PROBLEM STATEMENT:
Verbatim copy without pictures. Please print every entry as it stands.

== EXERCISE MATERIALS

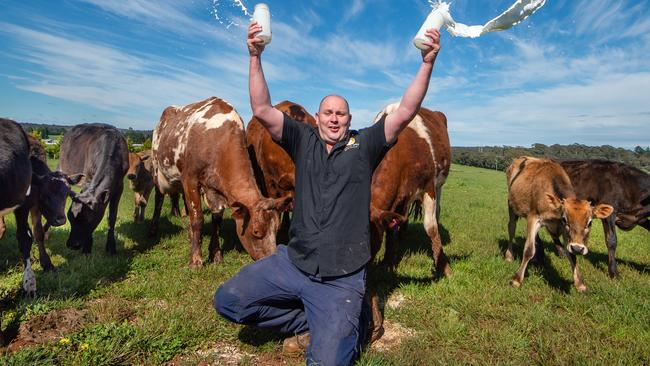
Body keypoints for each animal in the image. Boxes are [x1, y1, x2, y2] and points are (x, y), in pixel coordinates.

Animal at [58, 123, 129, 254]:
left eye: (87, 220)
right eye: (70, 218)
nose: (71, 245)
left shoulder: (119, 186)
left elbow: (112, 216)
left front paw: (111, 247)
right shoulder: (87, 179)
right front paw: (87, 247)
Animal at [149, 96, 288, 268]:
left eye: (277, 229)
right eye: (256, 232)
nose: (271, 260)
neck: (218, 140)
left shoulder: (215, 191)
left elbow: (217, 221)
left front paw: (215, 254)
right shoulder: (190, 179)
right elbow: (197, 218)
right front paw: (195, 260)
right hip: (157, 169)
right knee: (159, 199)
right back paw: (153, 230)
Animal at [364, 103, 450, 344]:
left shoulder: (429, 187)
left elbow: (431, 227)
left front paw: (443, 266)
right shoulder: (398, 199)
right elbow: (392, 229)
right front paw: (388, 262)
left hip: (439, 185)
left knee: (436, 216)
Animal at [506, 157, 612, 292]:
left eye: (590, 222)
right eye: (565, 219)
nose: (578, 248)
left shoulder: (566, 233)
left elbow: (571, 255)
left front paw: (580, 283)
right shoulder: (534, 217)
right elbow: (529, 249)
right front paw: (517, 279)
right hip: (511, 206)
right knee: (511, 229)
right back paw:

====

ANSWER SPACE:
Body keypoints for each animal in the image. Boxes are [x1, y1, x2, y2] and points are (x, y), in pixel coordinates.

Animal at [58, 123, 129, 254]:
left eye: (87, 220)
right eye: (70, 218)
nose: (71, 245)
left shoulder: (119, 186)
left elbow: (112, 216)
left front paw: (111, 247)
right shoulder: (87, 179)
right front paw: (87, 247)
Animal at [149, 96, 288, 268]:
left eye: (277, 229)
right eye: (256, 232)
nose: (271, 260)
neck: (218, 140)
left shoulder: (215, 191)
left elbow: (217, 221)
left front paw: (215, 254)
right shoulder: (190, 179)
right elbow: (197, 218)
right front paw: (195, 260)
right hip: (157, 169)
right knee: (159, 199)
right back paw: (153, 230)
Animal at [364, 103, 450, 344]:
left shoulder: (429, 187)
left elbow: (431, 227)
left front paw: (443, 266)
right shoulder: (398, 199)
right elbow: (392, 229)
right front paw: (388, 262)
left hip: (439, 185)
left knee: (436, 216)
Animal at [506, 157, 612, 292]:
left eye: (590, 222)
right eye: (565, 219)
nose: (578, 248)
left shoulder: (566, 233)
left elbow: (571, 255)
left front paw: (580, 283)
right shoulder: (534, 217)
right elbow: (529, 249)
right front paw: (517, 279)
right hip: (511, 206)
right knee: (511, 229)
right back paw:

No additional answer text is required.